The U.S. faces an aging population, and more people are living longer with chronic illness. It can be challenging for patients with serious, life-threatening illnesses to make choices about the treatment they would prefer. Often, these important discussions happen too late, and occur when patients are already in crisis or when they are unable to speak for themselves. Technology-heavy end-of-life care is associated with poorer quality of life and decreased patient satisfaction, as well as anxiety and depression for family members.

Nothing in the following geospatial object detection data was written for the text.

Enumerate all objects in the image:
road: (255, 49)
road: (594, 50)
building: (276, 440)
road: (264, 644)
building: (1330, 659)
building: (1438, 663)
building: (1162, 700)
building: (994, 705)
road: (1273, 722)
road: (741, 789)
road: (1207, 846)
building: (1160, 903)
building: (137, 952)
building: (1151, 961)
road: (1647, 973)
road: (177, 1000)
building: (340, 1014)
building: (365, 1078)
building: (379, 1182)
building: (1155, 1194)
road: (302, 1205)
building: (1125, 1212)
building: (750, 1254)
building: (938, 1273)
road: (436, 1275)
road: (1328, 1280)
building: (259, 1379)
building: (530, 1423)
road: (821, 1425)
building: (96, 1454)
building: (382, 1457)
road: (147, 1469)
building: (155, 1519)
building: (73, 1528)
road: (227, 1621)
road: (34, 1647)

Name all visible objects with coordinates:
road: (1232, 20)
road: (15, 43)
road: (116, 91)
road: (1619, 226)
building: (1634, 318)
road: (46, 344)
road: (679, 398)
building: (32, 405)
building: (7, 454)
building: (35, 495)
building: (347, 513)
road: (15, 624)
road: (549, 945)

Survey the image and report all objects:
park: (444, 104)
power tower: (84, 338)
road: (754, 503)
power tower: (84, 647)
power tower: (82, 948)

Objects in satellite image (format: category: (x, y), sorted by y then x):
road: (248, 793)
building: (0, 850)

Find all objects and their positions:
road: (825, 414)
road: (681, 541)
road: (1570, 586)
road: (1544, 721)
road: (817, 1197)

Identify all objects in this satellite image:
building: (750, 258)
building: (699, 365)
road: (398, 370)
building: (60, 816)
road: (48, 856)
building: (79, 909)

Partners HealthCare, a not-for-profit health care system, recognized that less than one-third of patients with an advanced, serious illness discussed their goals and preferences with their clinicians, and that when the conversations did occur, they often took place late in the course of illness when there was little time to translate them into meaningful actions. In general, clinicians did not feel well prepared to have conversations with seriously ill patients about their goals and wishes. The organization committed to supporting patients with serious illnesses, and their families, by providing the opportunity to discuss their treatment preferences early in the course of illness, increasing the likelihood that the patient would receive the care they wanted to receive. By implementing a Serious Illness Conversation Guide, and better preparing clinicians to have serious conversations with patients, Partners achieved:
- 53 percent of patients with clinicians who used the Serious Illness Conversation Guide used hospice in the last six months of life.
- $15,588 savings in total medical expense in the last six months of life.